S4, identifying a shortage season period when judging that the capacity is shortage, analyzing a capacity shortage reason corresponding to the shortage season period, executing S5 when the analyzed capacity shortage reason is insufficient in capacity resources, and executing S6 when the analyzed capacity shortage reason is improper in capacity distribution.
In a specific embodiment, the identifying process of the shortage season period is: comparing the capacity shortage index corresponding to each seasonal period with a preset threshold value, and selecting the seasonal period with the capacity shortage index being greater than or equal to the preset threshold value as the shortage seasonal period.
Further, the analysis process of the reasons for the shortage of the transportation capacity is as follows: and extracting the transport start point, the transport end point, the actual transport route, the actual delivery time, the expected delivery time and the reporting information of the abnormal event from the transport records of the logistics orders in each historical year in the period of the short season.
It is added that the expected lead time is extractable from the shipping record.

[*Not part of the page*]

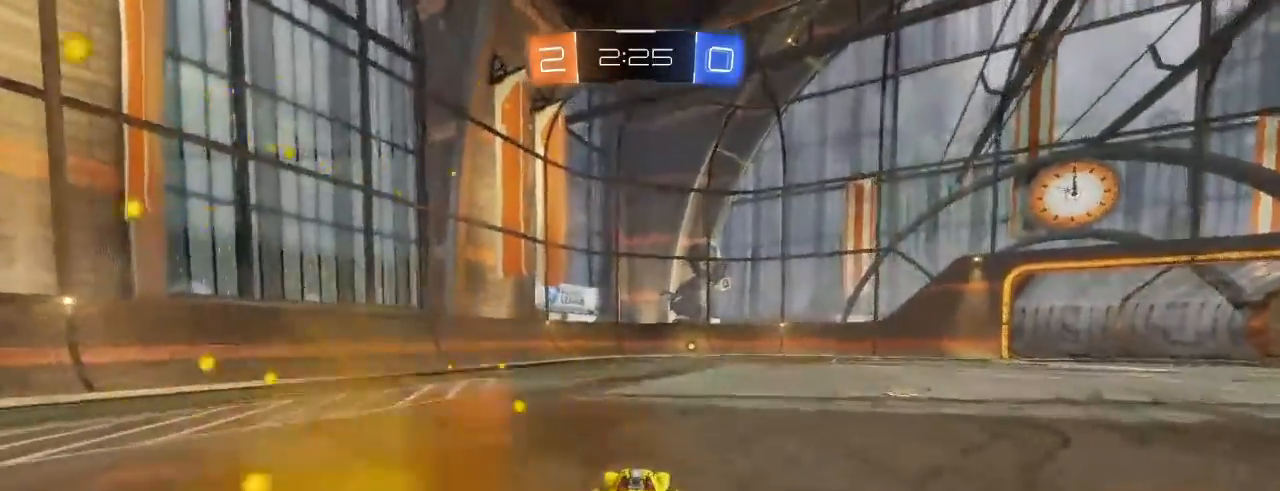
{"dt_ms": 500, "buttons": ["R2"], "left_stick": "right", "right_stick": "center", "events": [[33, "L2", "down"], [133, "L2", "up"], [400, "left_stick", "right"]]}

The expected lead time is typically recorded in shipping documents, which may include shipping slips, shipping notices, shipping manifests, and the like.
In examples of the above scenario, the abnormal event may include bad weather, traffic accident, vehicle malfunction, and the like.
Planning a preferred transportation route based on a transportation start point and a transportation end point of the logistics order, and comparing the length of the preferred transportation route with the length of an actual transportation route, calculating a transportation inefficiency index of the logistics order, wherein
When the actual transport route length is greater than the preferred transport route length, it is indicated that there may be detours in the actual transport route, and the greater the actual transport route length is, the greater the actual transport detours probability is, and the more inefficient transport is likely to occur.
The shipping inefficiency index of the logistics order is compared to the set shipping inefficiency index allowed, which may be set to 0.3, for example, and if the shipping inefficiency index of a certain logistics order is greater than the shipping inefficiency index allowed, the logistics order is marked as a first abnormal logistics order.
Comparing the actual delivery time of the physical distribution order with the expected delivery time, calculating a delivery delay index of the physical distribution order, whereinThe later the actual delivery time is than the expected delivery time, the larger the delivery delay index is.
Comparing the delivery delay index of the logistics order with the set allowable delivery delay index, wherein the allowable delivery delay index can be set to 0.2 by way of example, if the delivery delay index of a certain logistics order is larger than the allowable delivery delay index, identifying whether an abnormal event exists in the report information of the abnormal event of the logistics order, and if the abnormal event does not exist, indicating that the delivery delay of the logistics order is largely caused by subjective factors of transport distributors, marking the logistics order as a second abnormal logistics order.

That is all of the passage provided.